His positive attitude has led Breshears to enthusiastically share his story with others. While he welcomes the opportunity to chat with others who have amputations, he also doesn’t mind when people come up and ask him questions.
“I especially enjoy talking with children,” Breshears said. “They ask the funniest questions like, ‘do your legs get cold, or do you sleep with your legs on?’’
Breshears has had several opportunities to talk to groups such as the Boy Scouts and classes in the Joplin Area Catholic School System. In fact, he was invited to speak to some of the children at St. Mary’s Elementary School in Joplin, MO, a school which was destroyed by the EF5 tornado that hit the area on May 22. The children of one of the third grade classes were so interested in Breshears’ story that they “adopted” him and continue to keep in touch with him and follow his progress.
Recently, he has had a small setback in his progress. Just before Thanksgiving, Breshears learned that his left residual leg had developed tibia splinters so he had to undergo surgery on November 19. Then on December 1 he underwent a similar surgery on his right leg to cut the fibula back and address some stability issues. On January 12, Breshears received approval from his physician to bear weight on both legs, so Snell was able to cast molds of his residual limbs and send them off to have custom liners fabricated. Since the new custom liners arrived, Frank has been able to fit Breshears for new test sockets.
Breshears is tentatively scheduled to return to Baptist Rehab on the 23 of January for 7-10 days of therapy.

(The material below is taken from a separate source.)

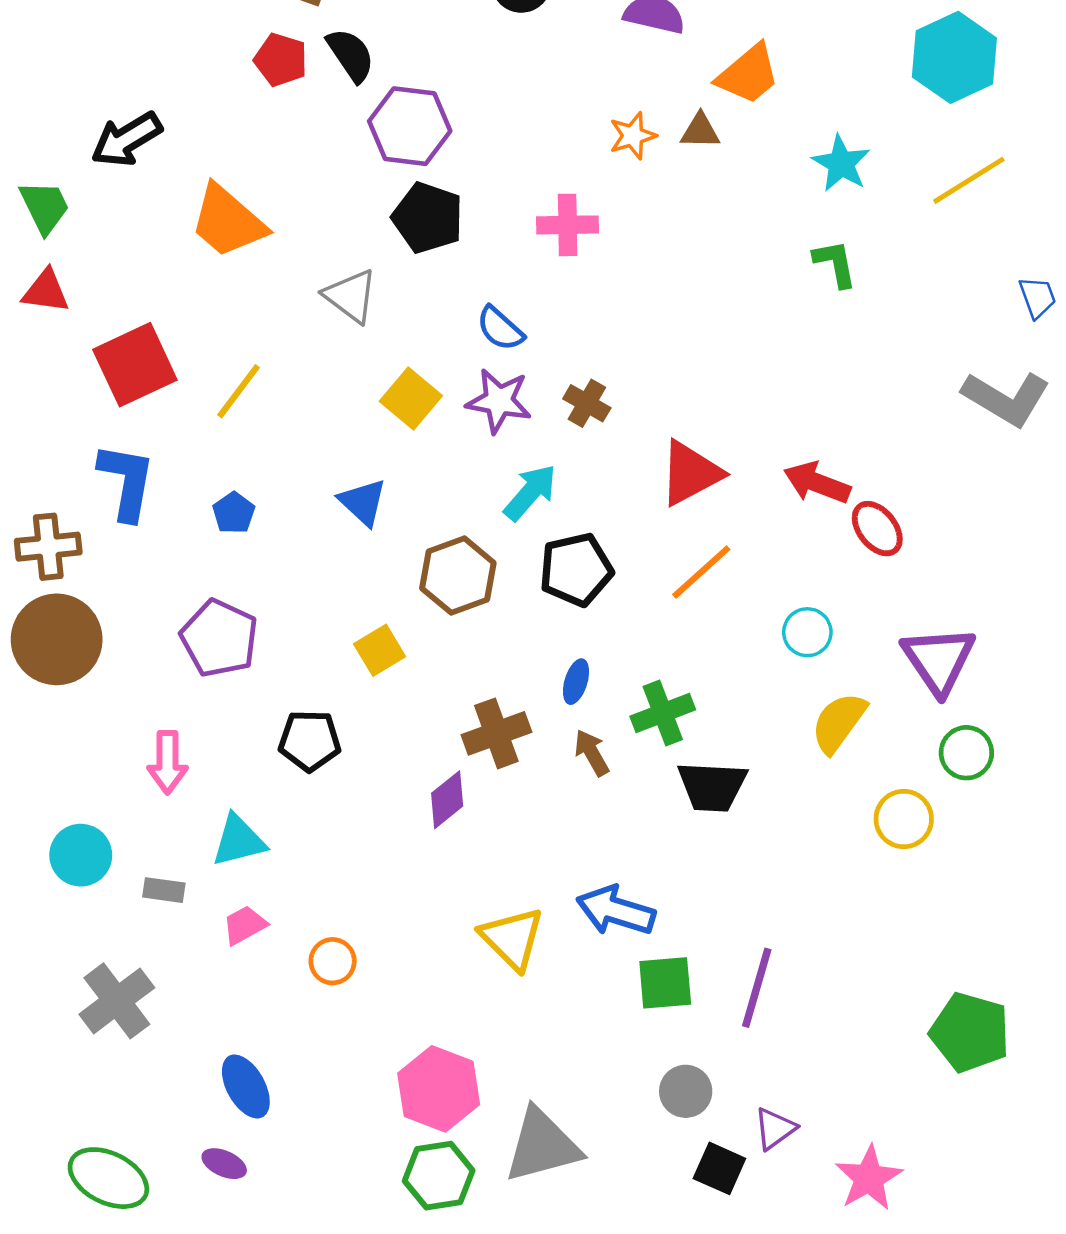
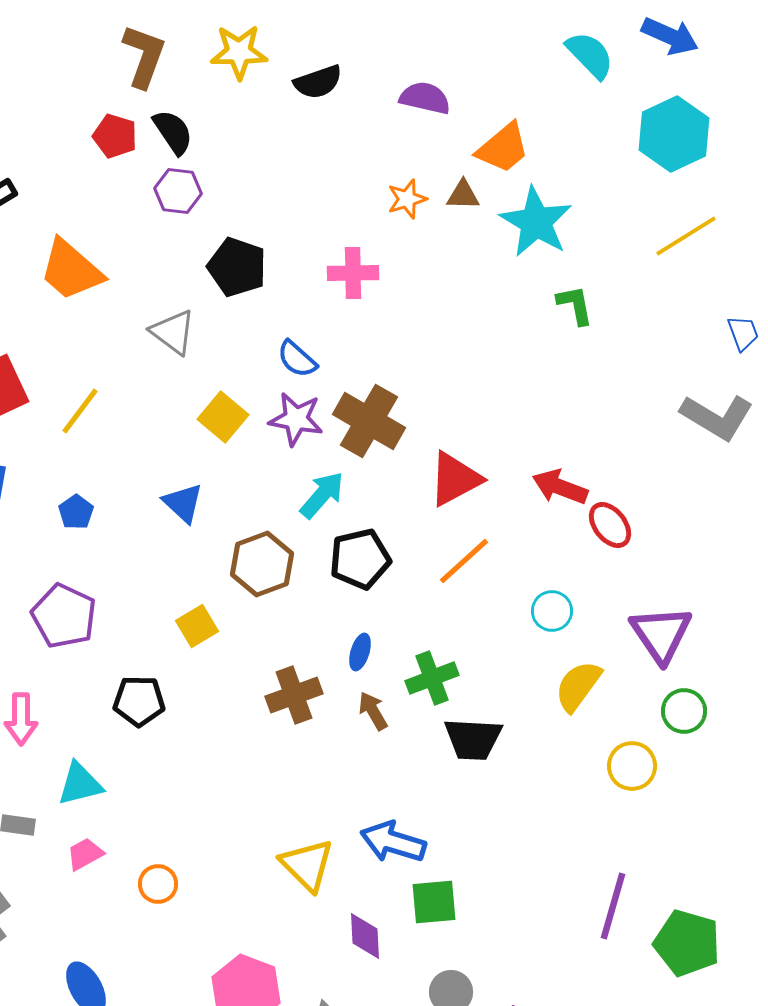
purple hexagon: (410, 126) -> (178, 191), moved, size x0.7
cyan star: (841, 163) -> (536, 222), moved, size x1.5
brown cross: (587, 403) -> (369, 421), size x1.8
purple diamond: (447, 800) -> (365, 936), moved, turned -54
purple line: (757, 988) -> (613, 906), moved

During Breshear’s stay in the hospital, Snell should be able to make any necessary adjustments to the new set of legs that feature elevated vacuum suspension so that when he is discharged he will be able to return home and start training for the 5k run he hopes to compete in later this year.
“I now live in Ava, Missouri so I have to drive approximately 475 miles round-trip to go to Snell’s Little Rock facility, but I wouldn’t want to go anywhere else,” Breshears said. “Their knowledge of prosthetics is so advanced and their reputation is excellent. I have nothing but admiration for Frank and his staff.”